His stand-up stew simmered through much of the evening with identity politics, opinion, jabs, outrage and at the end of it no subject was prickly enough. He dabbled with humour that some may say borders on the offensive. I will admit to some parts being difficult to stomach, perhaps those are the prejudices we live with and keep close to ourselves, not even willing to let out a laugh. Half way in to the show post the wisecracks on police brutality Noah drew hammering holes at Oscar Pistorius's lame defence of how he ended up shooting his girlfriend Reeva Steenkamp in his Pretoria home because he mistook her for an intruder hiding in the bathroom. He even managed to cock a snook of sorts at the blade runner with no legs.

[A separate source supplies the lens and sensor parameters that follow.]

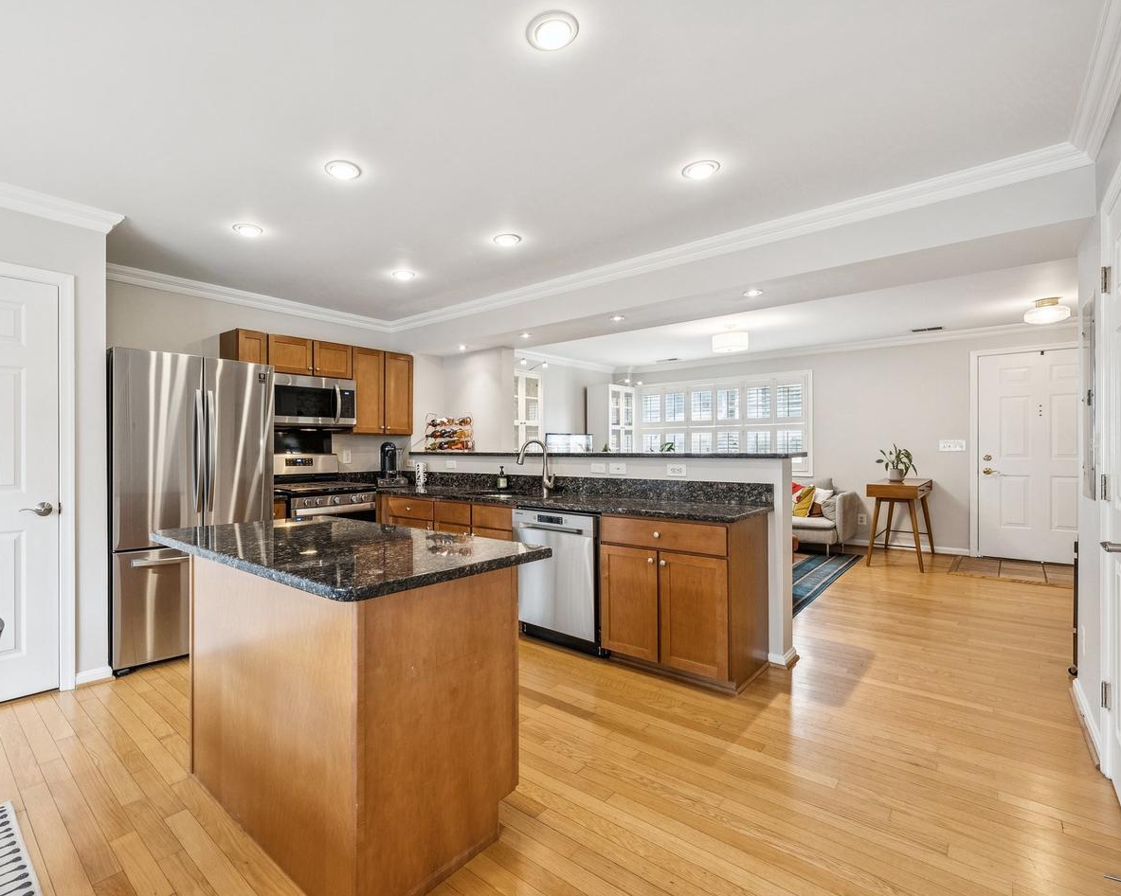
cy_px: 448
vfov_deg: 80.4
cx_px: 466
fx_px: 531
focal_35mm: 16
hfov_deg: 92.3
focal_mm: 14
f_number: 7.1
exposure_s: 1/8
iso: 640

Then there was the part where Noah spoke about why he preferred airlines originating from the Middle East to others (they are less chances those will come down, he quipped). In a jumble of words but with a perfect accent (he speaks eight languages) he replayed a scene of a possible suicide bomber on plane. I was cagey, shifted uncomfortably on my seat and have to admit turned around to see whether I was the only one trying to be politically correct (the kind Trump hates). But soon the alchemy of humour did its bit and I couldn't control but laugh out loud. My defences were lowered and even though I remained resistant to that kind of messaging I came out feeling ok, not negative for sure. The man had once again successfully used humour to get his point across, to show the foolery and effectively simplifying a complex situation.
"[H]e made one and all laugh not through one-liners and punch lines but meticulously scripted and witty scenarios."
I kept hunting during the course of the act for my alarm to buzz on something inconsiderate or a jibe that pushed a stereotype. Sometimes I thought he was partly lecturing race to the audience, his tone a tad preachy but he never turned pundit, remaining a comic. 'Anger doesn't make you racist', he repeated a few times giving examples of excuses offered by people who made racist comments. He called himself a 'connoisseur of racism' and preferred the straight kind who gave it to people straight to their face instead of the 'subtle racism', he encountered often.
I have often heard Americans lack a sense of humour or irony. That itself is odd given the line up of the likes of Jon Stewart, Tina Fey, Chris Rock, Amy Poehler, Garry Shandling and the list is endless. To me the fact that jokes on blacks, whites, Russian accents, Arabs, halal, suicide bombers, the sign language interpreter at this show, Oscar Pistorious, the fake sign language interpreter at Nelson Mandela's memorial, deaf groups who would have watched the telecast, were all possible in public was a welcome change from what happens back home. The efficacy of comedy to get the point across was on full display. The night was Noah's and he had brought to the house his bag of jokes (perhaps some were recycled as I learnt from the Internet) and an absolutely refreshing new way of talking about race, if not a radical new way. The Daily Show has found a very worthy successor.